In the diving forum passage, what does the writer say one may not do to a trespassing boat at one's dock during a storm?

═══ PASSAGE

In fact, were the OP to act in this manner within the legal boundaries of my state (Washington), it would be an interesting question if he is even acting legally.

While an interesting article, it absolutely convinces me that I want nothing to do with someone with his, or some like minded, mindset -- whether in the water or out.

In what way is it selfish to either dive without a buddy, and/or to set clear boundaries at the surface as to what assistance you will or will not provide on the bottom?

If we both have an hour+ deco obligation, our respective dive plans called for us to each carry our own deco gas/safety reserve but no more, and just before beginning the ascent you have a catastrophic failure that costs you your gas... how is it selfish for me to do the math in my head and tell you to follow your plan, rather than compromising my own? If you want to argue that it's irresponsible or morally wrong to set up such a dive plan in the first place (and I suspect you team divers would, given your gas planning approach), so be it. But nobody is having the rules of the dive sprung on them for the first time at the bottom.

Would I do everything I could within the boundaries of my reserves and plan to get you as far through deco and up the line as I could before sending you on your own way? So far as I could safely do so, of course I would. Would I insist you switch back to your own gas and take your chances once I calculated that the risk to my own safety was too great, and fight to protect myself if you were too selfish to follow your own plan? Yes, I would. I hadn't realized that DIR's philosophy included the tenet that two chamber riders/bodies were better than one.

As an aside, your legality comment is as ignorant as it is unnecessary and pointless. Ignorant, in that no U.S. jurisdiction requires a private citizen to put themself at risk to rescue another unless they directly and proximately cause the crisis in which the other finds themselves. One may not untie a trespassing boat from one's dock in a storm -- life and limb trump property rights -- but the gas for one's dive is not an issue of property rights. Unnecessary and pointless, in that there's little chance of any reliable evidence of what happens on a dive reaching the surface and, in any event, the last thing anyone would be thinking about in what is a self-defense situation is 'gee, is this possibly a tort?!'
 
Howard, I understand, I think, the approach John is taking. I just don't like it. I respect his enormous diving experience, which dwarfs mine. His approach was formed in a crucible of very deep diving in very challenging conditions, with the kind of cowboy mentality you had to have to do those dives.

I prefer diving with people who believe that you become the strongest diver you can possibly become, and you dive with similar team members, but you also commit to help one another.

══════
═══ ENTRIES PROVIDED

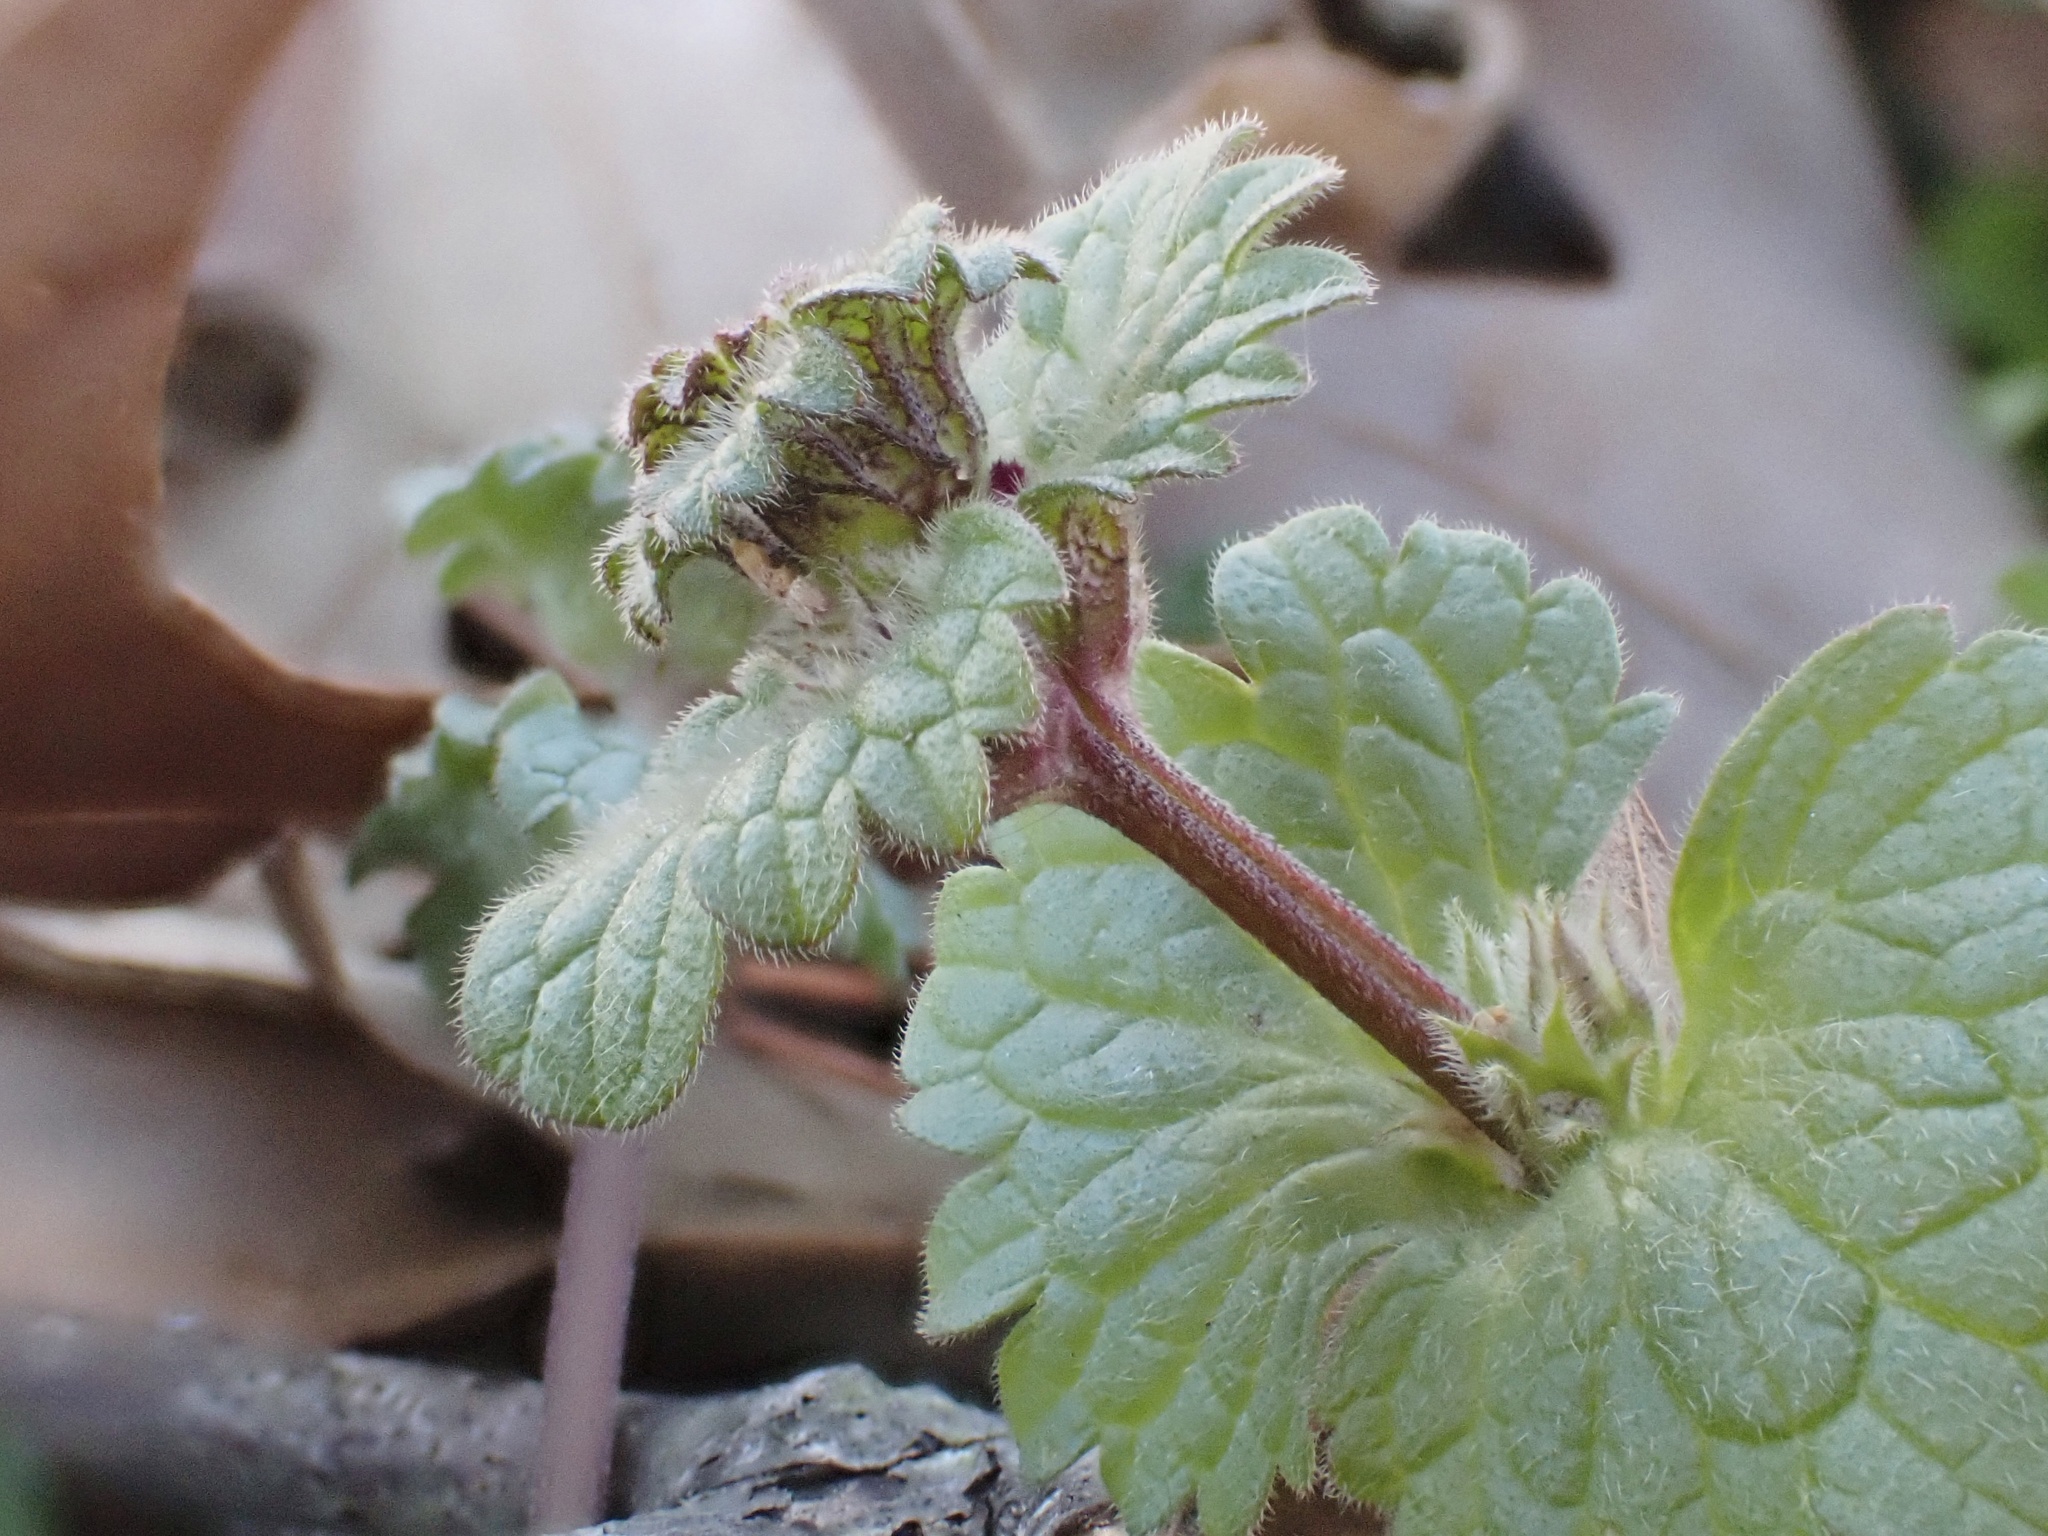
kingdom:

══════
═══ ENTRIES PROVIDED

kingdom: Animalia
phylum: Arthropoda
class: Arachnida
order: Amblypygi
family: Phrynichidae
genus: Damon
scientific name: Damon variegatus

══════
═══ ENTRIES PROVIDED

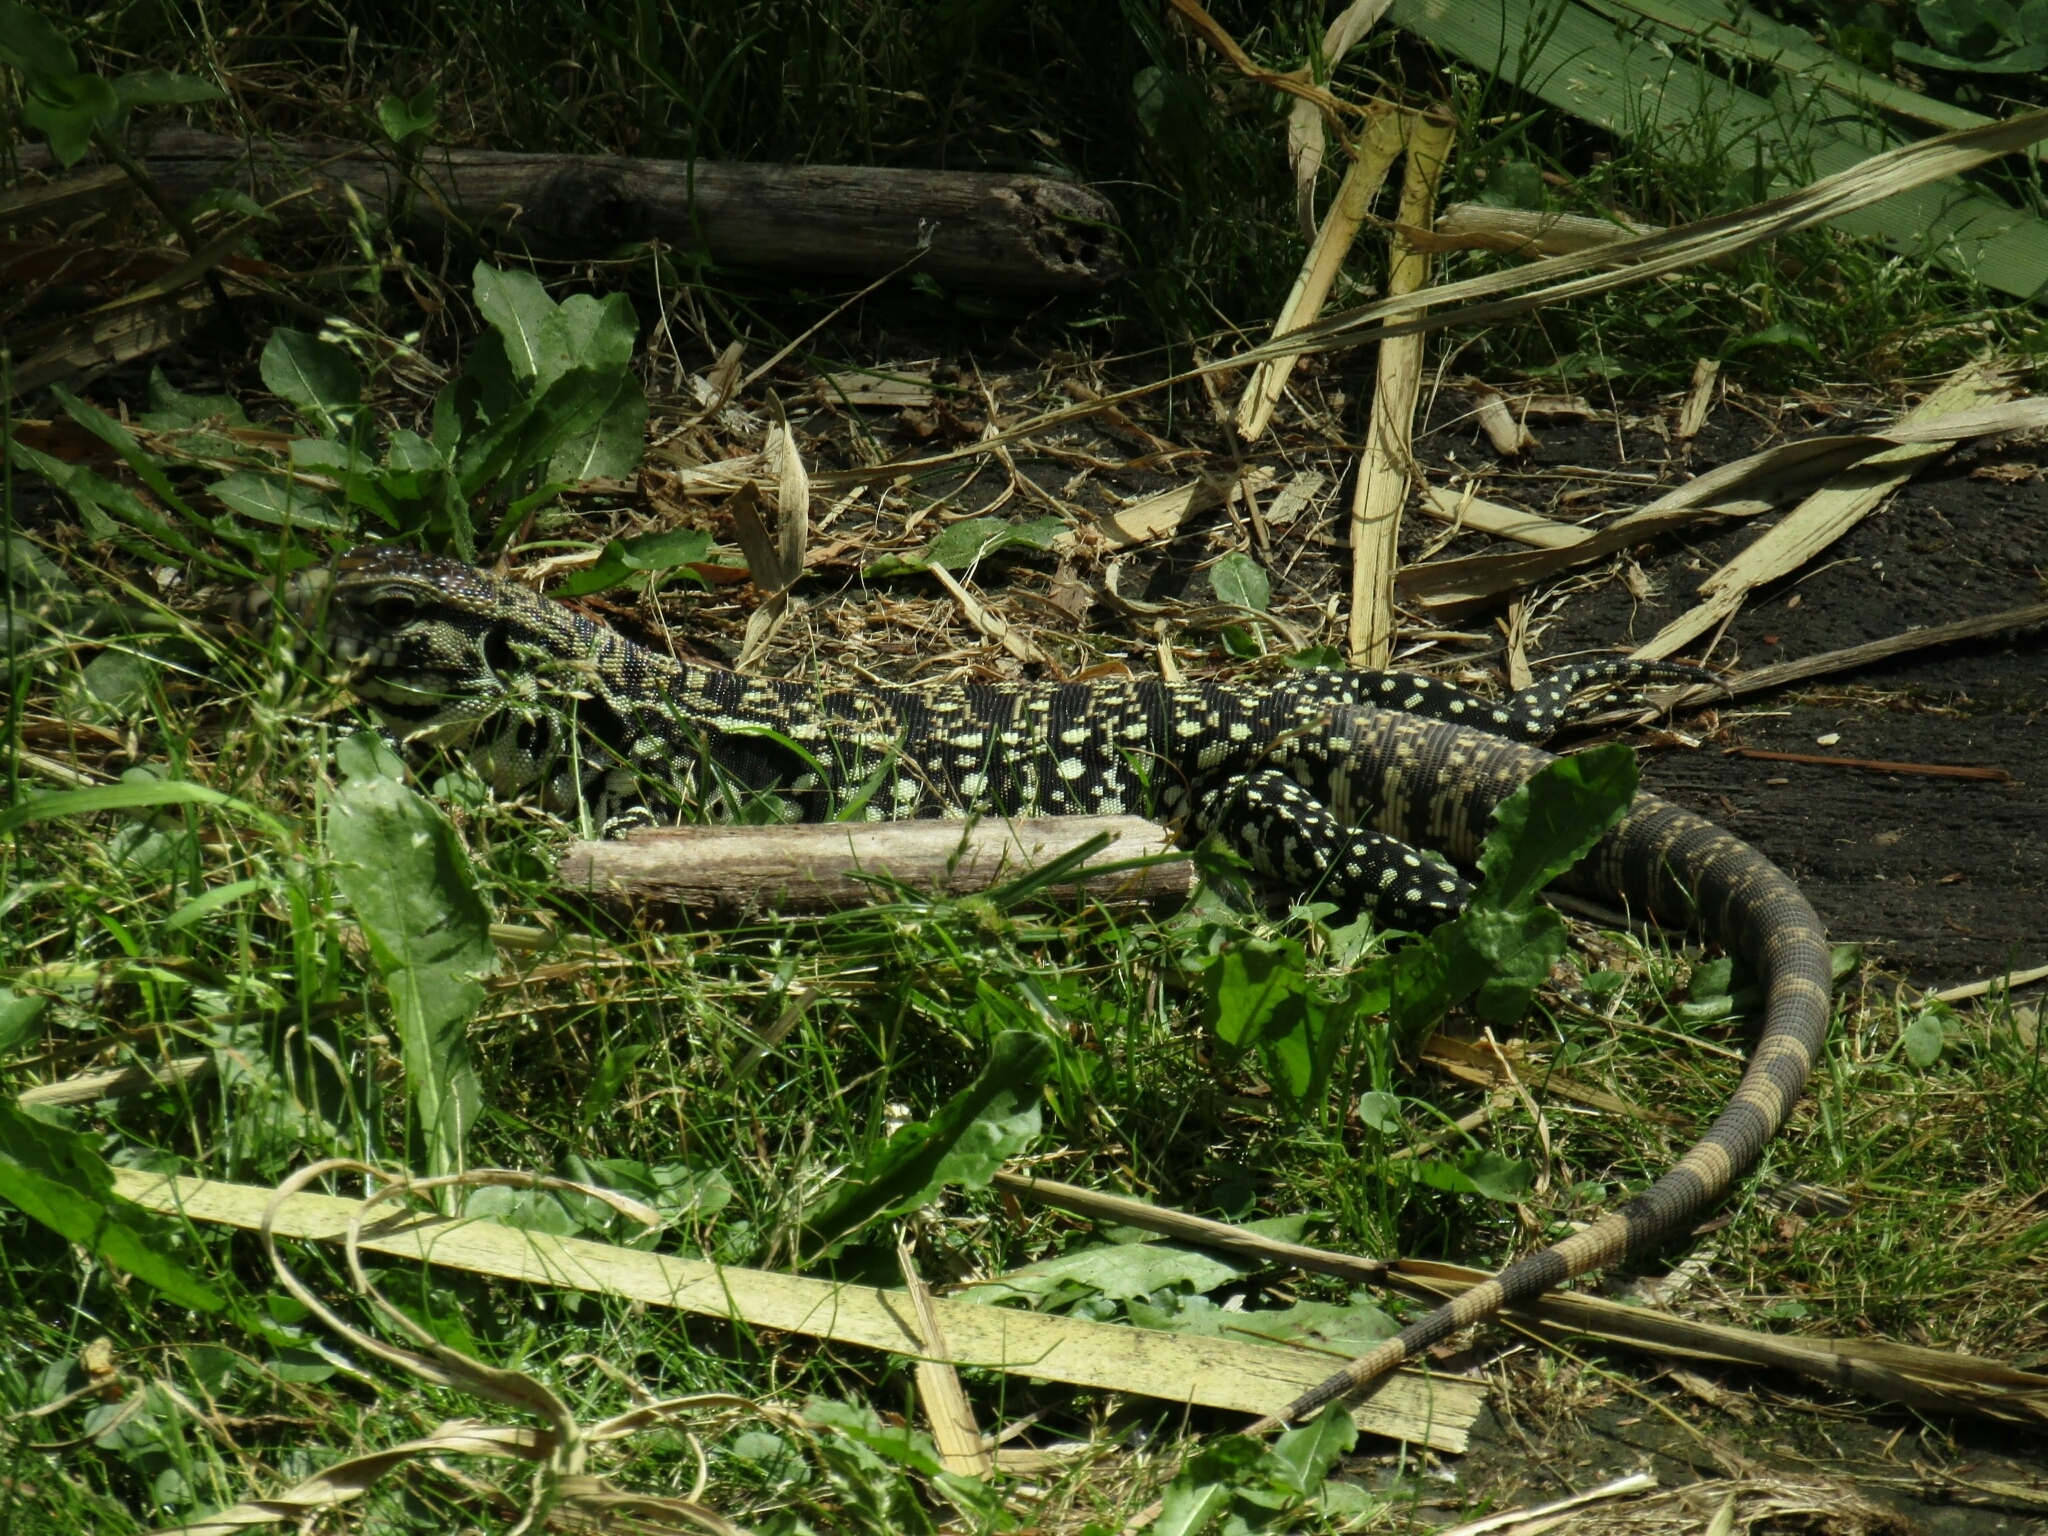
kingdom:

══════

**THE OUTPUT**
Untie it from the dock.